- TASK BRIEF
Once the images are removed, set down everything else in the listing below exactly.
[SUPPLIED MATERIAL — start]
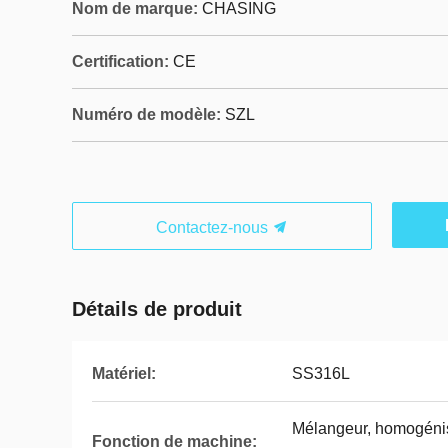
Nom de marque:
CHASING
Certification:
CE
Numéro de modèle:
SZL
Contactez-nous
Détails de produit
Matériel:
SS316L
Mélangeur, homogénis
Fonction de machine:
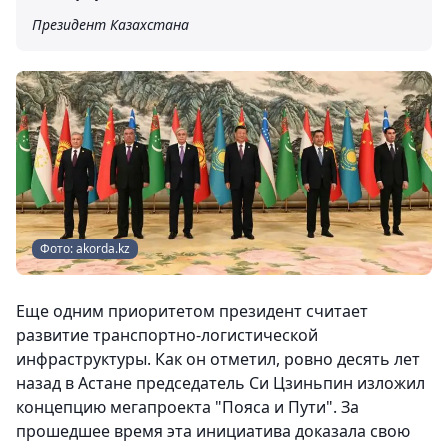
Президент Казахстана
Фото: akorda.kz
Еще одним приоритетом президент считает
развитие транспортно-логистической
инфраструктуры. Как он отметил, ровно десять лет
назад в Астане председатель Си Цзиньпин изложил
концепцию мегапроекта "Пояса и Пути". За
прошедшее время эта инициатива доказала свою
[SUPPLIED MATERIAL — finish]
- SOLVED EXERCISE
Nom de marque:
CHASING
Certification:
CE
Numéro de modèle:
SZL
Contactez-nous
Détails de produit
Matériel:
SS316L
Mélangeur, homogénis
Fonction de machine:
Президент Казахстана
Фото: akorda.kz
Еще одним приоритетом президент считает
развитие транспортно-логистической
инфраструктуры. Как он отметил, ровно десять лет
назад в Астане председатель Си Цзиньпин изложил
концепцию мегапроекта "Пояса и Пути". За
прошедшее время эта инициатива доказала свою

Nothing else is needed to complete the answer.